Could be a great candidate for the BRRRR strategy
Hi all: I'm new here and not familiar with the etiquette, so I don't know if this is allowed, but I wanted to share this with everyone. If you're at all familiar with the eastern Colorado market, I'd love your feedback. It needs a quick interior and full exterior paint but is ready to go otherwise. Does this seem like a reasonable investment?
@Tom Woolrich - good question. It's all a numbers game. If you plan to BRRRR the property then you need to consider several aspects..

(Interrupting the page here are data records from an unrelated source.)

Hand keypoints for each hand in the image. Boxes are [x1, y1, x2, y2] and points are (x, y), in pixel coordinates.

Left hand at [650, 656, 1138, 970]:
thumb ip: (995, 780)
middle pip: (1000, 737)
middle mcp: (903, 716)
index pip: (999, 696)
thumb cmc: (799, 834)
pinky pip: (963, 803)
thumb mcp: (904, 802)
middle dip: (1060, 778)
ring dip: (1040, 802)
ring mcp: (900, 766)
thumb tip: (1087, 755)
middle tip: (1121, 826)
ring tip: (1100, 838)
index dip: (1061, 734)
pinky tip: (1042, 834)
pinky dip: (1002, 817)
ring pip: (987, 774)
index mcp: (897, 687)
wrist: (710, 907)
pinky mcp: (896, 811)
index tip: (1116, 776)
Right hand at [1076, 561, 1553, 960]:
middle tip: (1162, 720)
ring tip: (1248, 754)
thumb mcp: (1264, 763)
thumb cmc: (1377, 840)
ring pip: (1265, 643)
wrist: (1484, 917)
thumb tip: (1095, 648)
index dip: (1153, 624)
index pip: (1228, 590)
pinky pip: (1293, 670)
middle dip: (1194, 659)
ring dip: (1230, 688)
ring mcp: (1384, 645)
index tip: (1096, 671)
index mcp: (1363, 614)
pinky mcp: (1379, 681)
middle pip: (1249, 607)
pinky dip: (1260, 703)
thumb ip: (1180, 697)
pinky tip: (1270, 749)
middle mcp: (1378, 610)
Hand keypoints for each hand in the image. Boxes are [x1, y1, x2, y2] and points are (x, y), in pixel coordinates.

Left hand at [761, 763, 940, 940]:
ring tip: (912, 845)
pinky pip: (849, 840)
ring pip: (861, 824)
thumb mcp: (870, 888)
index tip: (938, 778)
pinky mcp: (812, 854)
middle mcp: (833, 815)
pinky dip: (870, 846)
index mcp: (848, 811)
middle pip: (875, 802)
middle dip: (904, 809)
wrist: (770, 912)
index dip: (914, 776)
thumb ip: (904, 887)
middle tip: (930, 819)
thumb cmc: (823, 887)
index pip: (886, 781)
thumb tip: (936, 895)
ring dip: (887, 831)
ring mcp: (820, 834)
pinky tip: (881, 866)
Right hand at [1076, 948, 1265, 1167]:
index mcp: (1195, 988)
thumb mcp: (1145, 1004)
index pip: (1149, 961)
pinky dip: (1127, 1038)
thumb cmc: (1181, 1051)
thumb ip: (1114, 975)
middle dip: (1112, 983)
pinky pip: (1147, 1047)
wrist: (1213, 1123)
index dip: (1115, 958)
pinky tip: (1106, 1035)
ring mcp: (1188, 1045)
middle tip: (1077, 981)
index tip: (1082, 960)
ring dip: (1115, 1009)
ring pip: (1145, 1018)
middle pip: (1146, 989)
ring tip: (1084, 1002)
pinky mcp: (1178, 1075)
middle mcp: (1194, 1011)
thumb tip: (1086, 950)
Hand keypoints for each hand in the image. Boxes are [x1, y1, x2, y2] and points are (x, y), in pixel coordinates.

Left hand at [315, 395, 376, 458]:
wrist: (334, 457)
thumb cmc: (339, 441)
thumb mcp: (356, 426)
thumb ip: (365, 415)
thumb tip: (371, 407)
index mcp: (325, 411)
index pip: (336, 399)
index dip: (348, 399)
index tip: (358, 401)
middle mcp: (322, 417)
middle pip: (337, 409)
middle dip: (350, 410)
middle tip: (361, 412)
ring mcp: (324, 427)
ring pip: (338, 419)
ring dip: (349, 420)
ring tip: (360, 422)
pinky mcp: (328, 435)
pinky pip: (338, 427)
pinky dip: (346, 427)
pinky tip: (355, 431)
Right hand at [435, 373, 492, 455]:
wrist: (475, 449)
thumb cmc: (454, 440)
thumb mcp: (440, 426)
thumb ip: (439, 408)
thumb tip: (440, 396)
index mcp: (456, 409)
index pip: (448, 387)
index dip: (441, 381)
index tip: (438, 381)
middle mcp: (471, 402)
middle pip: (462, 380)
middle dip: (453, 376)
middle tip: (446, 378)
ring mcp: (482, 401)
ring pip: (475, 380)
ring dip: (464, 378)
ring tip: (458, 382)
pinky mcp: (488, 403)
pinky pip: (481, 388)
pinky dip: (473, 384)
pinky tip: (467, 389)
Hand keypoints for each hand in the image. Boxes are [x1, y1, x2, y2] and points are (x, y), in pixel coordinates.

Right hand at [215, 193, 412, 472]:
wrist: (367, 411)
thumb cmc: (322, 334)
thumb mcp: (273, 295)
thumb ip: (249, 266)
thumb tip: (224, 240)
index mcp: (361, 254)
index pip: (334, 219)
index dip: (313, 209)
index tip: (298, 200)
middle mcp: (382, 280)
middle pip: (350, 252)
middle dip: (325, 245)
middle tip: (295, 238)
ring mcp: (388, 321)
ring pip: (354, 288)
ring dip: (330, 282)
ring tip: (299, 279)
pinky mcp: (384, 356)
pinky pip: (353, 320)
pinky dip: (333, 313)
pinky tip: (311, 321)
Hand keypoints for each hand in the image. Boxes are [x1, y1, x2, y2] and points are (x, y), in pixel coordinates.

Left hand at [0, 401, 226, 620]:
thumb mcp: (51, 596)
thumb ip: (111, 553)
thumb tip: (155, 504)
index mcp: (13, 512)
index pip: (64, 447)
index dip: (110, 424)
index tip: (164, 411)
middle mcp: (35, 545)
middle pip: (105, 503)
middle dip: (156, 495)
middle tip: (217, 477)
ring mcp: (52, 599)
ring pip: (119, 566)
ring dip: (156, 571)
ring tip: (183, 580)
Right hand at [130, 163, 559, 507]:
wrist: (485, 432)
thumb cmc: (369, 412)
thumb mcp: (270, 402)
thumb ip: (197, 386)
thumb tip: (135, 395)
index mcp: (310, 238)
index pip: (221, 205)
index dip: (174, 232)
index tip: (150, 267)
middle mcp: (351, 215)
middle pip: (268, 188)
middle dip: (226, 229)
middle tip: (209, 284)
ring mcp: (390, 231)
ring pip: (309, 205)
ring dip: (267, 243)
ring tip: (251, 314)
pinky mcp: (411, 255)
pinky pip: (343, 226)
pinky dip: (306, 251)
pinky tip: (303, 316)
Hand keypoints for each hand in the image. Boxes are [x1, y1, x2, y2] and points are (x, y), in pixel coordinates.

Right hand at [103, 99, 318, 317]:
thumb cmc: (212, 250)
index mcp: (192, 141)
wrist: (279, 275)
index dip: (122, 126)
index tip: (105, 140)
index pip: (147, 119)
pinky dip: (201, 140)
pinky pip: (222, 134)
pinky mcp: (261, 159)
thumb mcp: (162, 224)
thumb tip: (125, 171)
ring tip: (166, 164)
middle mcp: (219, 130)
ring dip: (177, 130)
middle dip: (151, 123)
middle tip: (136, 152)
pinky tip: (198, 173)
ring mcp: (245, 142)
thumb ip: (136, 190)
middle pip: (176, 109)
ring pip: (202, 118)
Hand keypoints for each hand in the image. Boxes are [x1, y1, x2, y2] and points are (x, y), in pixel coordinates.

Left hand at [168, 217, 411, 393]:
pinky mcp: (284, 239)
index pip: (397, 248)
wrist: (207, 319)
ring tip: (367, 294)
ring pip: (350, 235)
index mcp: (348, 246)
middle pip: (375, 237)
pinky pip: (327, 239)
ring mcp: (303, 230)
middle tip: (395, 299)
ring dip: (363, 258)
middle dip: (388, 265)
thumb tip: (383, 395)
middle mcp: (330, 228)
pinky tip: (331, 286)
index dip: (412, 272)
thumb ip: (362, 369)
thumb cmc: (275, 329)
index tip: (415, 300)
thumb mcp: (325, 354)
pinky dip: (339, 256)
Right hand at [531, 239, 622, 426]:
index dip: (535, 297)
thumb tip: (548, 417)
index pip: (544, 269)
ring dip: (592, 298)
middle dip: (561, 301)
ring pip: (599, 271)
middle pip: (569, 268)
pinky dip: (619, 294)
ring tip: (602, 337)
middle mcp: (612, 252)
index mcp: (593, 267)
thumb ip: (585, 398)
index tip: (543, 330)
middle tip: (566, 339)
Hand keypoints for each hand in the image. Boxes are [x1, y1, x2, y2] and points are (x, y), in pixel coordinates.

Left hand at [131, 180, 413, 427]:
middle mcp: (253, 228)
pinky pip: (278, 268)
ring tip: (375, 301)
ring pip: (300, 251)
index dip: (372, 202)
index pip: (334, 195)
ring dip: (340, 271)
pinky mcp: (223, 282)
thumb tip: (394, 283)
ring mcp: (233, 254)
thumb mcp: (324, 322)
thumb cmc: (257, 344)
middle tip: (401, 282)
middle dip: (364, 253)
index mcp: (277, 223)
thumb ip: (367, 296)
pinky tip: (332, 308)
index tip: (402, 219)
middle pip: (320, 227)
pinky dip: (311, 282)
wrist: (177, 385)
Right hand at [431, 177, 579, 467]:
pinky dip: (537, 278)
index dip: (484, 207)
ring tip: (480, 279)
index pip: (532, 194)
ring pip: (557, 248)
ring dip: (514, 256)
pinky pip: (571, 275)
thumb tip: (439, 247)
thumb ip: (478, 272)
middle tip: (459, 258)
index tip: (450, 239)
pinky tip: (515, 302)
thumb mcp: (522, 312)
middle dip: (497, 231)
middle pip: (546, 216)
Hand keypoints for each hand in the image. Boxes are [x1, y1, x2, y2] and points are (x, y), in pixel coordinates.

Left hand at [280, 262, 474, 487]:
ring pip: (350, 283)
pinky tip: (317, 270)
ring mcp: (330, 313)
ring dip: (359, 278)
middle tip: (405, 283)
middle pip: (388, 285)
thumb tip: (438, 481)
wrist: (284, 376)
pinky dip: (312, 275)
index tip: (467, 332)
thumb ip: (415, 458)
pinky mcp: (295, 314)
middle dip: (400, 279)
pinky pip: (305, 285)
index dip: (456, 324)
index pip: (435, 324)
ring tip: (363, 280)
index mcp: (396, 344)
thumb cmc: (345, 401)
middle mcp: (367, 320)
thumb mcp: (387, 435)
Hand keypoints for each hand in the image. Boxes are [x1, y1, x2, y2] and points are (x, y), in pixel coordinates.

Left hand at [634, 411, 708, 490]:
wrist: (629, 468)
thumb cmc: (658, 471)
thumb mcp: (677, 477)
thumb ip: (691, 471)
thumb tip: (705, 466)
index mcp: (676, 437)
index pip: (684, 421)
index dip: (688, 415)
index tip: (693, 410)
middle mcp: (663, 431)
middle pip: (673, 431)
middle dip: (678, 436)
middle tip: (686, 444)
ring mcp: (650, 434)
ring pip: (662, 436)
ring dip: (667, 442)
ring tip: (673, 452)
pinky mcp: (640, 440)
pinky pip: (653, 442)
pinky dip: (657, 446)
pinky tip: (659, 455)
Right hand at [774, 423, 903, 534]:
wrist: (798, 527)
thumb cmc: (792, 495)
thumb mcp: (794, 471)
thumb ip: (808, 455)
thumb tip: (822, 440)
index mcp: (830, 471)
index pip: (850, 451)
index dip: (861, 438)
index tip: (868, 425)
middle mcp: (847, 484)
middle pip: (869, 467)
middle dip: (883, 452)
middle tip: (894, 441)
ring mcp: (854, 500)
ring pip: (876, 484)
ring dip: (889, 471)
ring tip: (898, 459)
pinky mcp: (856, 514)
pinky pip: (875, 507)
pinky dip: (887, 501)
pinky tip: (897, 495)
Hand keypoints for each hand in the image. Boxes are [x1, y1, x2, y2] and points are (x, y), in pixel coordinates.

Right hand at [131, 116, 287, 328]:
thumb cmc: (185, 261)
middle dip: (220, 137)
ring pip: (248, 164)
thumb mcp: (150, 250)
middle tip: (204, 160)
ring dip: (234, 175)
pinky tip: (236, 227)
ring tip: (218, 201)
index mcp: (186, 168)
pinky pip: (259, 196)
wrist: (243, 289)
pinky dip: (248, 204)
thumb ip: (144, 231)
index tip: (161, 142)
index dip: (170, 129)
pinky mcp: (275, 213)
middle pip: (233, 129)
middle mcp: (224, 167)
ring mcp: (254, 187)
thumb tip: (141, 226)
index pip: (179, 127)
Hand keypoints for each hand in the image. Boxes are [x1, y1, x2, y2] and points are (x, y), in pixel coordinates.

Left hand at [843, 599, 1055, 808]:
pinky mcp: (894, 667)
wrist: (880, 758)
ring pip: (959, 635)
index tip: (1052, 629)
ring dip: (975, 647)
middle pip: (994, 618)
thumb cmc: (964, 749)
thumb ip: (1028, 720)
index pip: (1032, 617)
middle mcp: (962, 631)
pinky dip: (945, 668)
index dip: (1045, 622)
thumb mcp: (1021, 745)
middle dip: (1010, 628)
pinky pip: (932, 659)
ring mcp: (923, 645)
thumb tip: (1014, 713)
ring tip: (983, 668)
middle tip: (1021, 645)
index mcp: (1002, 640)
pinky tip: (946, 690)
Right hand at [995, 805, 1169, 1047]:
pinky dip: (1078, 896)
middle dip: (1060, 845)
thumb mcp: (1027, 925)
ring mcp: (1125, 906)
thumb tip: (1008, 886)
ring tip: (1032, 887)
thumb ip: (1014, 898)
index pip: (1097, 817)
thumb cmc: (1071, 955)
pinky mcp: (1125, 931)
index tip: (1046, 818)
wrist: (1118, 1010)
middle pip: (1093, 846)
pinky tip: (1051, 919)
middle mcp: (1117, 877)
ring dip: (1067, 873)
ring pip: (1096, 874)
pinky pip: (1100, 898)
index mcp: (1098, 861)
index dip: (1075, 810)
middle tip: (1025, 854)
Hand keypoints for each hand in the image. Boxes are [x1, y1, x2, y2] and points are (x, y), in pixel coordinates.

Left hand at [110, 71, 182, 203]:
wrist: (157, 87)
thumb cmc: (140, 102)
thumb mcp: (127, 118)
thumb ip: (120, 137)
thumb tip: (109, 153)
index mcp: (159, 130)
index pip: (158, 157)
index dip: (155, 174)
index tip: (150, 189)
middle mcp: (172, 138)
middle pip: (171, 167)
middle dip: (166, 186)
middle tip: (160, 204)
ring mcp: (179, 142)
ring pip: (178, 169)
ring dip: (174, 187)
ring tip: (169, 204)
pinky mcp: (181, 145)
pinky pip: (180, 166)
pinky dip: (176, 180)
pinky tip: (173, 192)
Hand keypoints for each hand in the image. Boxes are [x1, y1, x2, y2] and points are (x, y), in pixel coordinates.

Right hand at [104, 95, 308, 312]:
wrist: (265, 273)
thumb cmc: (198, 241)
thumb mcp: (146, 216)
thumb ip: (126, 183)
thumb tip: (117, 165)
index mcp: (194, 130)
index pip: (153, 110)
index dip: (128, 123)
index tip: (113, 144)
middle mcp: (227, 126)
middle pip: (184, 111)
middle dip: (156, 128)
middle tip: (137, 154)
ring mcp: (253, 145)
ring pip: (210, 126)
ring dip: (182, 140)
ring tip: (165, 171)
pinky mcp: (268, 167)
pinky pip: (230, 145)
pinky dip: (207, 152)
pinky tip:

- how are you financing the deal
- how much will it cost to rehab
- how much can you realistically rent it for
- how quickly can you refinance the property and what is the seasoning period (if any) to pull your equity out
- what is the ARV (after repair value) if you have to sell it ***always good to have multiple options***
Good stuff, thank you. I think that may be the conundrum I'm facing in marketing the property. The prep costs would be relatively minimal, and as for financing, I would think a lot of investors would just pay cash, or finance at like 50% down. A price point under 200 is normally super attractive. Trouble is, the cap is around 3% as rents in the area are low, so unless one has a good sized portfolio of these kinds of properties already generating revenue, one might be concerned that the ROI may not be enough to make it sustainable. Equity growth wouldn't be the problem if data is to be believed, so if someone were patient, it could be a great investment.
yea, 3% cap rate is a really, really hard sell. Good luck!